Required work: Determine how many lines of the entries contain "worn". Reply with that number alone.

Input:

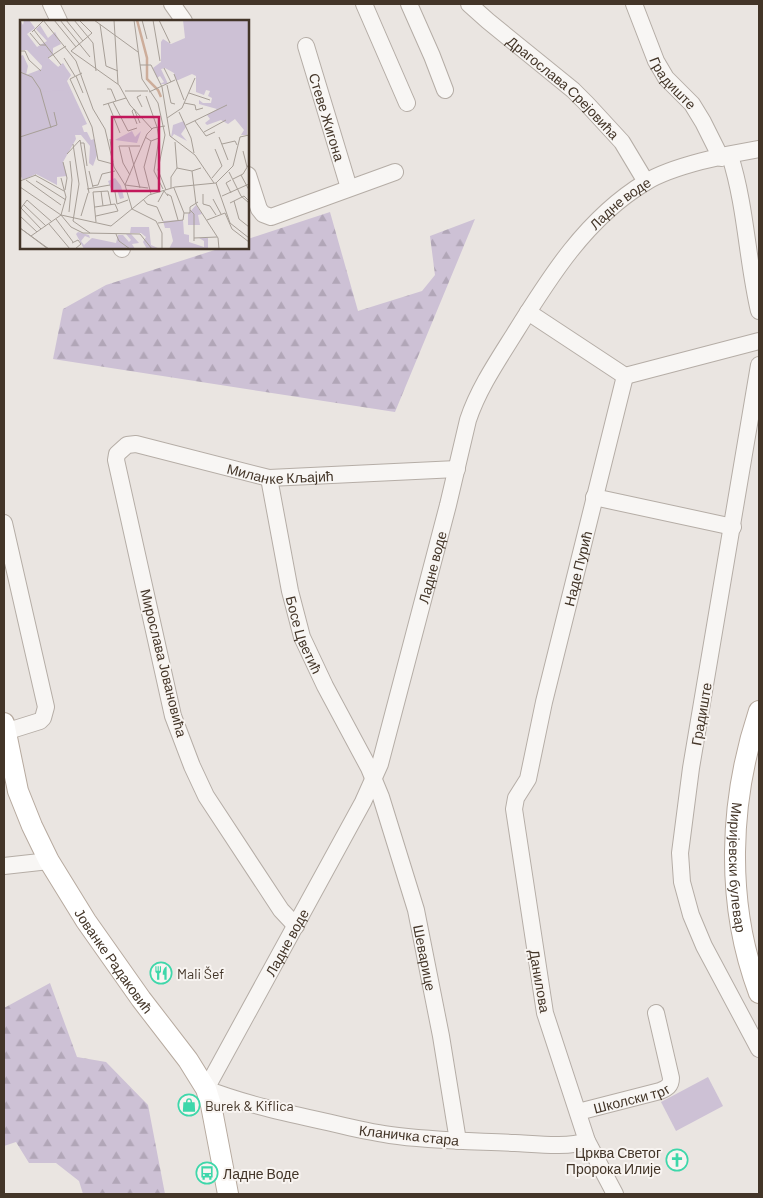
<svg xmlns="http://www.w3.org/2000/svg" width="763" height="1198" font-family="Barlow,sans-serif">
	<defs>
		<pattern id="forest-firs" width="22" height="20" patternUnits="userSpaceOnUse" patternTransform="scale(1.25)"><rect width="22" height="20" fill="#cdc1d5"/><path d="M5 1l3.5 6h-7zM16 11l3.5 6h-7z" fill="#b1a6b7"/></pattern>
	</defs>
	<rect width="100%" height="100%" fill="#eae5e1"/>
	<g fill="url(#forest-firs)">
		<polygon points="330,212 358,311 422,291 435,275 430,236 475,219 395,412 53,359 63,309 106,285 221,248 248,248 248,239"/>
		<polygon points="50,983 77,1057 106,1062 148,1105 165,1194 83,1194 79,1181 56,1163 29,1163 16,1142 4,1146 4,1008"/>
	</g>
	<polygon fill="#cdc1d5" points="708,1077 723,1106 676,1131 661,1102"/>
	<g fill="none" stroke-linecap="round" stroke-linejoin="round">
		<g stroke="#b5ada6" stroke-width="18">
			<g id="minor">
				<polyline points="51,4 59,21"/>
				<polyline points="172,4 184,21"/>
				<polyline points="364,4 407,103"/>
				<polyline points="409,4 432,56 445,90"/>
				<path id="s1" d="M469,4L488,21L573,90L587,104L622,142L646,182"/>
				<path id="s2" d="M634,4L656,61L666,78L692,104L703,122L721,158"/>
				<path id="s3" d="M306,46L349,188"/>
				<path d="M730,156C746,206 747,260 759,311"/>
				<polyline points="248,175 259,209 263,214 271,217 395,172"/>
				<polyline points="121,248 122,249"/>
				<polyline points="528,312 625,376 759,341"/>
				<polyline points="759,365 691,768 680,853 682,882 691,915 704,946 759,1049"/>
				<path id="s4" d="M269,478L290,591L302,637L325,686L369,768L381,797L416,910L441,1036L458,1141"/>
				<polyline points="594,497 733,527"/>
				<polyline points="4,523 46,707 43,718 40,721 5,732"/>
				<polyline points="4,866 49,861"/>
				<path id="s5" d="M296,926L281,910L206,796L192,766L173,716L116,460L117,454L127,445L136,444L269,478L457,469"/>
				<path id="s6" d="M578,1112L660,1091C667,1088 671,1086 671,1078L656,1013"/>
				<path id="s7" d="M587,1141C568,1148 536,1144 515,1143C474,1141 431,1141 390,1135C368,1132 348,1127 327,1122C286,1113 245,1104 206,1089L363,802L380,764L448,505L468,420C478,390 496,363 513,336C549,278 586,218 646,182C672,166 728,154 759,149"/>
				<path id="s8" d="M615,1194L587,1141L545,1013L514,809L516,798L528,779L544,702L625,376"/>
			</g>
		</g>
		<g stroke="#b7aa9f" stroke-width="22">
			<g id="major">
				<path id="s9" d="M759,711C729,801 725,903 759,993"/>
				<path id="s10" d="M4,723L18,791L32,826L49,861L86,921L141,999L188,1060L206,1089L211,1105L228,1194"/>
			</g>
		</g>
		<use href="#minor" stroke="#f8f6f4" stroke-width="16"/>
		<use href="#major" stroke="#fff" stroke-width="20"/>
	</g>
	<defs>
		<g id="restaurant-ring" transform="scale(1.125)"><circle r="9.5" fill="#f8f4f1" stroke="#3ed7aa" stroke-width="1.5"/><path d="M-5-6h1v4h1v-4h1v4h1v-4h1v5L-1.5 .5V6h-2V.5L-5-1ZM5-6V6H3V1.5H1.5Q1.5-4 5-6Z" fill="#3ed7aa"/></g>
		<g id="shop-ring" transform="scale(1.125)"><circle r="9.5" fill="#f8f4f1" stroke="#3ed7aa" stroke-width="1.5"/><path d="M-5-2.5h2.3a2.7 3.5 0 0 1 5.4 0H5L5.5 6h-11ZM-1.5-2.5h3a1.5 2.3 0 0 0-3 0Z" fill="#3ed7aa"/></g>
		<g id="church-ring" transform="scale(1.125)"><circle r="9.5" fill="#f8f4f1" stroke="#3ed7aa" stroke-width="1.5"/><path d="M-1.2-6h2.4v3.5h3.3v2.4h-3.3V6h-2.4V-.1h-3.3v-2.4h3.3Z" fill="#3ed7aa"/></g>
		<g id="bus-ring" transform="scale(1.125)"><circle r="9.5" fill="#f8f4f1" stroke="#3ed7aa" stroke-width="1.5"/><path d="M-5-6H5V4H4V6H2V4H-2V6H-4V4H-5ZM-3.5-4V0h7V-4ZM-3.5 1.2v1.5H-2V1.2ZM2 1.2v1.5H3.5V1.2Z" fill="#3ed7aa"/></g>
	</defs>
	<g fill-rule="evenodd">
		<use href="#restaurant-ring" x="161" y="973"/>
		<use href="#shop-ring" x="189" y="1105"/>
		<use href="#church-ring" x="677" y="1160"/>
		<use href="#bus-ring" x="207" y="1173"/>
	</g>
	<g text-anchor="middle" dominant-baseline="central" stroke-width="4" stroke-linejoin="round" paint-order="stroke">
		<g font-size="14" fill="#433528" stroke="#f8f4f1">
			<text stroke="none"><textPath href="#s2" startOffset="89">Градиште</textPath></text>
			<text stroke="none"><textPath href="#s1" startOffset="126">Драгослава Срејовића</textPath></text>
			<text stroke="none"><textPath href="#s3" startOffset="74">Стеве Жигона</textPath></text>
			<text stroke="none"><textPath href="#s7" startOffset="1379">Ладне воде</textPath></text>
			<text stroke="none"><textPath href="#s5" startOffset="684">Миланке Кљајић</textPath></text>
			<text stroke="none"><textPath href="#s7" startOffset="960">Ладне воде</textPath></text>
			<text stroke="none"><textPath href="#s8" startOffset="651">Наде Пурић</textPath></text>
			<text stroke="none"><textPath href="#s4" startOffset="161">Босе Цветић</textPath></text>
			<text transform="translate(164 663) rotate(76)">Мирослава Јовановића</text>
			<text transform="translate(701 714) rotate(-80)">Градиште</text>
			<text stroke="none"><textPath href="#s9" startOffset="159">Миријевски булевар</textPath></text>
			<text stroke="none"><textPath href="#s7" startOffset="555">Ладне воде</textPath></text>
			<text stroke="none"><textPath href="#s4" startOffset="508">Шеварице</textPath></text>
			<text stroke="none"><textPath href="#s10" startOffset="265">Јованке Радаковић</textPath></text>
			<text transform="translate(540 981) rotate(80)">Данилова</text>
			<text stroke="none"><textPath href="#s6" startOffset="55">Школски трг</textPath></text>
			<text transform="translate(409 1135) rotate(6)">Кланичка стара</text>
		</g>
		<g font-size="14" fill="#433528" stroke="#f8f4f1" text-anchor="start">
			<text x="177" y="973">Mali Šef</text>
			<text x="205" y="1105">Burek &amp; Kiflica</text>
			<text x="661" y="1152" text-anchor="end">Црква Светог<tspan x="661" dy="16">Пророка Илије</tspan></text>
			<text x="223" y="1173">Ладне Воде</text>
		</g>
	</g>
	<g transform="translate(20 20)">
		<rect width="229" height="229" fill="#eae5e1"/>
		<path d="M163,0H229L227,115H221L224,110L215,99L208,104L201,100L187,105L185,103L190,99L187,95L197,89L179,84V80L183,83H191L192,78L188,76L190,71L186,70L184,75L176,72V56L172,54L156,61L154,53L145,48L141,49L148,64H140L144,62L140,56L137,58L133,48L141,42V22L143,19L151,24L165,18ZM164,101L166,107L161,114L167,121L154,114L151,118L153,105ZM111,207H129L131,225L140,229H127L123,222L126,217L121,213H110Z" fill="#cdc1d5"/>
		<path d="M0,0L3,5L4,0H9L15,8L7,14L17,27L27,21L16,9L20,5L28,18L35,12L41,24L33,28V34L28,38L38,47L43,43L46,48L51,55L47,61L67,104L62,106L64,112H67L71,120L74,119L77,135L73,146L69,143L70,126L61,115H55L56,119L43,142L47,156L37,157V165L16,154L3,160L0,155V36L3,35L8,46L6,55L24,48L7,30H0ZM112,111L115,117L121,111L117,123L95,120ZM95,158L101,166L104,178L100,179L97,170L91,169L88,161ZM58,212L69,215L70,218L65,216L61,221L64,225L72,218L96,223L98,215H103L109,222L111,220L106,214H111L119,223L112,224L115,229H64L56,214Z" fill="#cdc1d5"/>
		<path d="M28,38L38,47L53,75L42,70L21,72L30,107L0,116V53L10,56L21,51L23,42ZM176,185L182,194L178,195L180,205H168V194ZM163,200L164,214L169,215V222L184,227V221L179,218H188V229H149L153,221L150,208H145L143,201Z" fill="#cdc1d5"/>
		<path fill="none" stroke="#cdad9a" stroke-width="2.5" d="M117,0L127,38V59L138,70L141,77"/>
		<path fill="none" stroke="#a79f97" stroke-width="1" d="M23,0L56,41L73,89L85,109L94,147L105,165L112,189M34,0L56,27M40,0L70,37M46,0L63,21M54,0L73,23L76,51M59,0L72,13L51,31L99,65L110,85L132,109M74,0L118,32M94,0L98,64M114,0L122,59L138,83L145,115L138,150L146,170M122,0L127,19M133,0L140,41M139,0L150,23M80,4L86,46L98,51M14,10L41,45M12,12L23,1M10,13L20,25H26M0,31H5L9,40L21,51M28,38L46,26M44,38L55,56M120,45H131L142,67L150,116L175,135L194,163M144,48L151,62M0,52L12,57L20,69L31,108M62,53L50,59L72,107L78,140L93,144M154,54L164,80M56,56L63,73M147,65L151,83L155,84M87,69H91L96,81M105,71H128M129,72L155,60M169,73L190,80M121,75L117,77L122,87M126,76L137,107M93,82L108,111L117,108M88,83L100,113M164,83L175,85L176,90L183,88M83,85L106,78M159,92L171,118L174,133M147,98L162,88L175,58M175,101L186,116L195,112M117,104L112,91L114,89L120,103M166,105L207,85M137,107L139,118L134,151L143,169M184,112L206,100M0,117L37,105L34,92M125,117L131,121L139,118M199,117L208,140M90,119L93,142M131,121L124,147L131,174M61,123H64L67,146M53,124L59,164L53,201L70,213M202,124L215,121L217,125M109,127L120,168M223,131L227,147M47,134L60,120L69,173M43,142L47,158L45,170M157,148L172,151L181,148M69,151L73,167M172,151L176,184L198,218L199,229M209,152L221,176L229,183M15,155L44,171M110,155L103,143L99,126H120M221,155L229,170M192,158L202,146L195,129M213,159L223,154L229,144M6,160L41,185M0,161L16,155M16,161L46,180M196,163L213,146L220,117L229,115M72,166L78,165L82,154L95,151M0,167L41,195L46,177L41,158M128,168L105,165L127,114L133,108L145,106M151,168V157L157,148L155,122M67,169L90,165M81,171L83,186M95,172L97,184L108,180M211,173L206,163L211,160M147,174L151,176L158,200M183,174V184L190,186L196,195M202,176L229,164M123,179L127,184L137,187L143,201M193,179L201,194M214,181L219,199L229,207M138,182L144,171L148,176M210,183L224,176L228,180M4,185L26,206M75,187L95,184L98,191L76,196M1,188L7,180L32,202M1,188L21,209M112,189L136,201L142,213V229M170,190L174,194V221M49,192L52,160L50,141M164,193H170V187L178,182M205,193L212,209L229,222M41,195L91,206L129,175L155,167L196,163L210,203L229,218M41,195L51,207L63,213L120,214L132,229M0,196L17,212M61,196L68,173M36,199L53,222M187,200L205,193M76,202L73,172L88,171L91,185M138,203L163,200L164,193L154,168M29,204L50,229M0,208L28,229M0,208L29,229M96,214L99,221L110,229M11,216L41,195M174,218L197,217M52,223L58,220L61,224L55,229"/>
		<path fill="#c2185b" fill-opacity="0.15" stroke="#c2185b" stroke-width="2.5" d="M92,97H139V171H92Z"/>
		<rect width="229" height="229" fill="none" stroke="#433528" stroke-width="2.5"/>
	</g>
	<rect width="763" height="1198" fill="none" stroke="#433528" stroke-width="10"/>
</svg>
---
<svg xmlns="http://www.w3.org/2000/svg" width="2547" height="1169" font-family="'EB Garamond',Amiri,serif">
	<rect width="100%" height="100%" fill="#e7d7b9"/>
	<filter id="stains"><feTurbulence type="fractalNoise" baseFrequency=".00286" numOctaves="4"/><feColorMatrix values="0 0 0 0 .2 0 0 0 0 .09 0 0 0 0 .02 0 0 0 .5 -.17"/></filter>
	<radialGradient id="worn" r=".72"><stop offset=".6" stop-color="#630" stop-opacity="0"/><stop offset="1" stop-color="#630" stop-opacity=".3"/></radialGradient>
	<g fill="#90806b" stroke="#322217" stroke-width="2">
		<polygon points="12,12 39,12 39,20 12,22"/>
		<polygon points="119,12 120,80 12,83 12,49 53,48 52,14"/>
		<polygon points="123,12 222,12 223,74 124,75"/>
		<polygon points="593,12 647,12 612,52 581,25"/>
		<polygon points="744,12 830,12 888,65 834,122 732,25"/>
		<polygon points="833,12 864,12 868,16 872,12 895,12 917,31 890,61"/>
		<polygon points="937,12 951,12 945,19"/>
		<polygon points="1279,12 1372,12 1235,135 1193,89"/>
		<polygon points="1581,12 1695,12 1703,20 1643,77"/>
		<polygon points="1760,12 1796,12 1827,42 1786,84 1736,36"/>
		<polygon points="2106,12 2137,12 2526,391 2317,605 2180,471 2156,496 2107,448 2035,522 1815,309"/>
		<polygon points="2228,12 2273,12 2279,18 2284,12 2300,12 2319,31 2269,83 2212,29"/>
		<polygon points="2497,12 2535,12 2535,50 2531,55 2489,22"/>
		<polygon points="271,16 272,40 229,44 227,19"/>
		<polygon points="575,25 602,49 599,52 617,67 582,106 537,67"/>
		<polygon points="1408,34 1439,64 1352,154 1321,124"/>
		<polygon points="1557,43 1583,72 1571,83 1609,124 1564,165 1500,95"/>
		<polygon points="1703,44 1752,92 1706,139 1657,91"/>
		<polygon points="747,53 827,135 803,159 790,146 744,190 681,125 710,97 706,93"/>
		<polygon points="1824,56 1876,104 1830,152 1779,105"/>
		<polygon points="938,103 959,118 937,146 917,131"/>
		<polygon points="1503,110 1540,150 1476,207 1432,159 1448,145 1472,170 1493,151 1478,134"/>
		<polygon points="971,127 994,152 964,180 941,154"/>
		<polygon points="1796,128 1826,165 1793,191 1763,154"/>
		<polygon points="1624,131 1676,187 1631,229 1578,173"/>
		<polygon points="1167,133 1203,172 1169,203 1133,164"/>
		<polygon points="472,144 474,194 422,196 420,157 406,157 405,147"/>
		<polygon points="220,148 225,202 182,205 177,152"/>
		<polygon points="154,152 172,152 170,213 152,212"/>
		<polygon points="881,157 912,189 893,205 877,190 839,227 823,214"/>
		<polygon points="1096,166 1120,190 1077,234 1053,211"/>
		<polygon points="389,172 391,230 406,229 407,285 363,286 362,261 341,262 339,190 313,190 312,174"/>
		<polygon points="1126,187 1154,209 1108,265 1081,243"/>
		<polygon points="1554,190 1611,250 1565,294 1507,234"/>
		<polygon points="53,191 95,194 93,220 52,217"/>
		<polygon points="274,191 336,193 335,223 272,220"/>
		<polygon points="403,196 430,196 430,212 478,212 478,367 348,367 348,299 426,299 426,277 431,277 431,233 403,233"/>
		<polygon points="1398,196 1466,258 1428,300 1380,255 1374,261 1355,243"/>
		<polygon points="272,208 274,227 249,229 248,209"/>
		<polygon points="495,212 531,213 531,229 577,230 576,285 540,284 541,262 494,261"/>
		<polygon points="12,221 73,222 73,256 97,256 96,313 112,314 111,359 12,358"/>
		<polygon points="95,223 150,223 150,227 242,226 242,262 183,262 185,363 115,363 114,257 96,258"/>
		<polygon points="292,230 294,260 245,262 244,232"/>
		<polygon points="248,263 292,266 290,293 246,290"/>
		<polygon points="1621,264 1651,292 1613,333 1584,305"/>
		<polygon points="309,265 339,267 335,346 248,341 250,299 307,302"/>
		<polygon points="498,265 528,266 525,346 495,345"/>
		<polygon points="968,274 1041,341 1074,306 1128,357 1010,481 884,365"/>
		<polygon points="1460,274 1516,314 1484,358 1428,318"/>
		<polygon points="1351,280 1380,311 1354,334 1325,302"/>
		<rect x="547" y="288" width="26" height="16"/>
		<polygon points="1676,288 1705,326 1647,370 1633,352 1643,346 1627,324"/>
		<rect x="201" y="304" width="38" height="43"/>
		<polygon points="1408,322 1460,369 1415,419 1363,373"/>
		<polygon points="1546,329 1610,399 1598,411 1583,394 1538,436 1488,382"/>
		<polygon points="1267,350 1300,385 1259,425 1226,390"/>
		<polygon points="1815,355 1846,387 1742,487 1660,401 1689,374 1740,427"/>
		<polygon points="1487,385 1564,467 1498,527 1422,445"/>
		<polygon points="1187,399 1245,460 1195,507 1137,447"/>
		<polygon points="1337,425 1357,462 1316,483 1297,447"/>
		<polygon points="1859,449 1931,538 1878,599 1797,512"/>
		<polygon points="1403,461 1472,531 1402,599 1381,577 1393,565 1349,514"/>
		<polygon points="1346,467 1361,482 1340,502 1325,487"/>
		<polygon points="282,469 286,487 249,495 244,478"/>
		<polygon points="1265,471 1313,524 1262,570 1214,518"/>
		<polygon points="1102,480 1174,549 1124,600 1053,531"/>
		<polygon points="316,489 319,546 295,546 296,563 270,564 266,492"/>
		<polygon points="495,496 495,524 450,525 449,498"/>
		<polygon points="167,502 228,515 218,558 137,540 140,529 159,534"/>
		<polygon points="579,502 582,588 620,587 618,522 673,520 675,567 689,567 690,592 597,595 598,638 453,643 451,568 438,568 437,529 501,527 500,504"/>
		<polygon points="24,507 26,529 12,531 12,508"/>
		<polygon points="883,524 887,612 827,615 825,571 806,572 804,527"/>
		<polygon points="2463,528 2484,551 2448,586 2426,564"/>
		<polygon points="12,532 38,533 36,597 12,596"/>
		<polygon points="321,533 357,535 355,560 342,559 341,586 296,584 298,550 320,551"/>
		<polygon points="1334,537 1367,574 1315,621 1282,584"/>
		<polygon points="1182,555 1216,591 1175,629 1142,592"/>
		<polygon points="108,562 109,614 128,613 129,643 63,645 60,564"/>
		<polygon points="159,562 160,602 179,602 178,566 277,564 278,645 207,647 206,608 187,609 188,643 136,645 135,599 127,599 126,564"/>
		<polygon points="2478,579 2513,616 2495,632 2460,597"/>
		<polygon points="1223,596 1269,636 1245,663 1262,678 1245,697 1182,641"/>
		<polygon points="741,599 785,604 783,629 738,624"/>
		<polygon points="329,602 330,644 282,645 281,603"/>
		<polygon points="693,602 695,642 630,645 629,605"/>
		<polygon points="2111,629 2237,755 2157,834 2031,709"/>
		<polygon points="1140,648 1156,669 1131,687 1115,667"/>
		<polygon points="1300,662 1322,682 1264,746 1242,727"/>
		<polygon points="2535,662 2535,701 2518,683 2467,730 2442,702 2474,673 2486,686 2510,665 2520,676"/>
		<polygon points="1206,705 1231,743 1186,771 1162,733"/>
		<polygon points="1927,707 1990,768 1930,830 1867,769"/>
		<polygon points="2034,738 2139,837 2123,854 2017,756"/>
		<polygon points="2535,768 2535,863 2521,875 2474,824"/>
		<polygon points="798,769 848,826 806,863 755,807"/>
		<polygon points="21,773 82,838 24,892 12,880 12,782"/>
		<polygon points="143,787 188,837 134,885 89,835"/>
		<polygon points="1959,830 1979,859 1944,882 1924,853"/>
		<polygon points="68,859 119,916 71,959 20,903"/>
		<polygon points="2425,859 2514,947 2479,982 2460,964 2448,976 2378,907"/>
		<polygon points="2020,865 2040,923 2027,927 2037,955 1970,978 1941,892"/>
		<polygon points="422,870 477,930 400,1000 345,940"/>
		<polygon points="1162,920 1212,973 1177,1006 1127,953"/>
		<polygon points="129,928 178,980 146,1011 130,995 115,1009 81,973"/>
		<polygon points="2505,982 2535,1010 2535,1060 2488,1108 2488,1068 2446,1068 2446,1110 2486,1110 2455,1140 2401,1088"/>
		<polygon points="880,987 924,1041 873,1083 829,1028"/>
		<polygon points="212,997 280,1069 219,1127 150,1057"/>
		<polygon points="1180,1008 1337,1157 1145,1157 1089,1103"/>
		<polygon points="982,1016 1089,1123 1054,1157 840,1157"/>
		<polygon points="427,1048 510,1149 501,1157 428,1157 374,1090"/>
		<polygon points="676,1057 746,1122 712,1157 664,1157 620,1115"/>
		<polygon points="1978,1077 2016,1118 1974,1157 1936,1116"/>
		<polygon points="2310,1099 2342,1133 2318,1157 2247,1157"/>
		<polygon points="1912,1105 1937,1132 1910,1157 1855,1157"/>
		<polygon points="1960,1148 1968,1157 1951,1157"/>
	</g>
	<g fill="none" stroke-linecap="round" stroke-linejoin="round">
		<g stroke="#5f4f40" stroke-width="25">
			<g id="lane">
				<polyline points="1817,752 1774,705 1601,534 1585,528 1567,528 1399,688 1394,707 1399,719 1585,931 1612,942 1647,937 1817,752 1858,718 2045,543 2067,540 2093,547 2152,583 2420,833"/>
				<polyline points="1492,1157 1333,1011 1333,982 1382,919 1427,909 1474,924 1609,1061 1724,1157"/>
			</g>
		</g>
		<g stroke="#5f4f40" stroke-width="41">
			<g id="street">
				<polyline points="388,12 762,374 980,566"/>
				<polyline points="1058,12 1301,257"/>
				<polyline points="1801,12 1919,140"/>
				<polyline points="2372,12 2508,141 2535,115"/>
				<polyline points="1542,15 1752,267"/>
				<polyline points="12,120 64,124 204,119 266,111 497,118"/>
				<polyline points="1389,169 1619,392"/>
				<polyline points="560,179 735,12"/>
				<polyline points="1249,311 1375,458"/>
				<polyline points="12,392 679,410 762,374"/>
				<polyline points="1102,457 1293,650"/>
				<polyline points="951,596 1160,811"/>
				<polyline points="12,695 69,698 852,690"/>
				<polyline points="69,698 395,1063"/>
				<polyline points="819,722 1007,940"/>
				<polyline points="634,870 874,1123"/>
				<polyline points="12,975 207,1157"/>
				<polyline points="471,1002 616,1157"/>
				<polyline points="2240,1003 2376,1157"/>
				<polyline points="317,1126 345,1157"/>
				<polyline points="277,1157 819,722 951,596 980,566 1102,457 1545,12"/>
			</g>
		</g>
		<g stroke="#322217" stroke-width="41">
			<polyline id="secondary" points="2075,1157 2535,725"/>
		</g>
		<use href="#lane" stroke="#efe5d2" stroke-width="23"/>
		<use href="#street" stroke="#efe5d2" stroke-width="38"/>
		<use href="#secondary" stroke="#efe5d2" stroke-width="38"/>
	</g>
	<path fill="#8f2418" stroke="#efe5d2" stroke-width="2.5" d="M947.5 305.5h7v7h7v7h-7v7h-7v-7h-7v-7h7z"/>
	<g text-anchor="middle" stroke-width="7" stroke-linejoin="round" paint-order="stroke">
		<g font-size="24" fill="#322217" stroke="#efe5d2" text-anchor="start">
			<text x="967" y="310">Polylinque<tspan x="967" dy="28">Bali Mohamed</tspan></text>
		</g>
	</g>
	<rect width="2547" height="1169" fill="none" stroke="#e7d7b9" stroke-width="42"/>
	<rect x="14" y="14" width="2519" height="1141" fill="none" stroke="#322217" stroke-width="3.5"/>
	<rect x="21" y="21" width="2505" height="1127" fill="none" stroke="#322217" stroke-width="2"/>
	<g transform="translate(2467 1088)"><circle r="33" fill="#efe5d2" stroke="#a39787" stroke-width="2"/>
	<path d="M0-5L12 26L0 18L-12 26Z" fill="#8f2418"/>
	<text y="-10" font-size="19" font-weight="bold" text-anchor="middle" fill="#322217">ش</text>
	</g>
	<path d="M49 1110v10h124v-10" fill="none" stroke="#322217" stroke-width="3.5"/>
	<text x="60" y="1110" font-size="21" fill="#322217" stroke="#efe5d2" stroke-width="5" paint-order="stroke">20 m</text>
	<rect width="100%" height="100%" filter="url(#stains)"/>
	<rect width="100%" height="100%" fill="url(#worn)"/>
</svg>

Task response: 2